上記のIE80も広い音場を持ちますが、IE80が室内のホールで聴いているような広さとするならば、
EX1000は野外のスタジアムで聴いているような広さを感じます。
このイヤホンも脱着式のケーブルが採用されております。
取り付け部がやや特殊な形状をしており、汎用的なケーブルではありません。
純正ケーブルは本体と一緒に販売終了してしまいましたが、
社外品が今でも販売されているので、万が一断線してしまっても安心です。
個人的には一番好きなイヤホンなのですが、この機種だけを聴いても良さがわかりにくいかもしれません。
完全にフラットな音質で、バランスも高レベルで取れてはいるのですが、
低音重視やドンシャリ(高低音重視)な音質に比べると、際立った個性はありません。
他のイヤホンやヘッドホンをいろいろ試した後にこの機種に触れると、このイヤホンのハイスペックさに気付けると思います。
現状ソニーからはダイナミック型でのハイエンド機種が出ていないため、
EX1000がソニーのダイナミック型の完成形と言えるのではないかと思います。
ワイヤレスもケーブルもそれぞれの良さがある
今回はケーブルタイプのイヤホンについてご紹介させて頂きました。
筆者がポータブルオーディオに傾倒していた時は、まだワイヤレスは数が少なく、
音質面でも有利だったケーブルタイプのものがまだまだ主流の時代でした。
ですので、筆者の手持ちのイヤホンもケーブルタイプが殆どになります。
今ではBluetooth対応のワイヤレスイヤホンを使う方が大多数かとは思いますが、
圧縮せずに音データを伝えられ、より忠実な音を再生できるのはケーブルタイプならではのメリットです。

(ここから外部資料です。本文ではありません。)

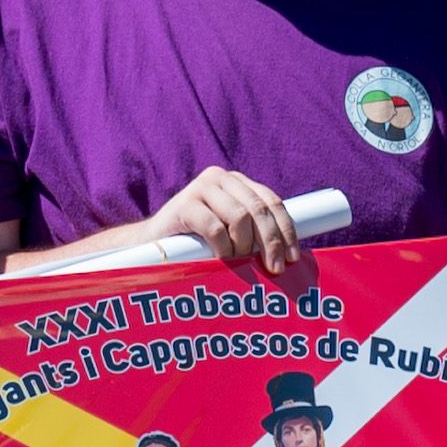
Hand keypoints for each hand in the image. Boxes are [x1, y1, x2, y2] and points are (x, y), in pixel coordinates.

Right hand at [147, 166, 297, 272]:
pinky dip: (223, 248)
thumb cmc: (198, 243)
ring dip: (243, 246)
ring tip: (237, 262)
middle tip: (275, 268)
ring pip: (239, 217)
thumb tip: (289, 253)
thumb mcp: (232, 233)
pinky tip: (220, 259)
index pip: (271, 201)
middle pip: (259, 208)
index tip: (294, 256)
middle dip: (271, 241)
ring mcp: (201, 188)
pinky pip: (214, 228)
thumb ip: (254, 232)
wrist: (153, 244)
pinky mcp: (184, 203)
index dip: (286, 229)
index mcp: (238, 183)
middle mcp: (221, 178)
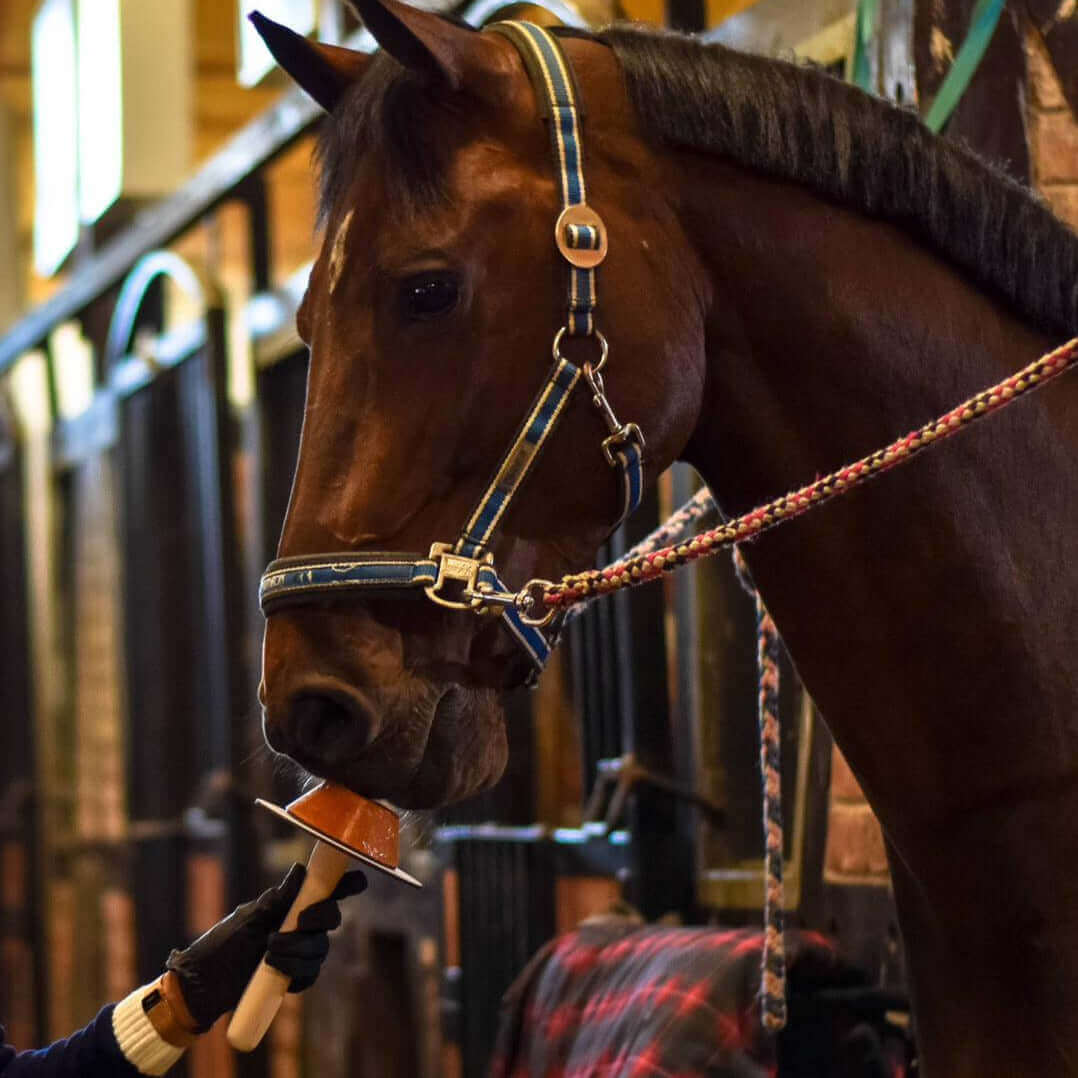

また、充電の手間も要らず時間を気にせず使えるのが魅力です。
音の遅延もなく、ネット動画や映画、通話なども快適に楽しめます。
余談ですが、2月初頭に札幌では大雪が降り、車で通勤するのが困難な状況だったため、
普段使わない交通機関で通勤していたのですが、その際に久方ぶりにイヤホンを使用し、
改めて良さを実感したので、今回のブログのテーマとさせて頂きました。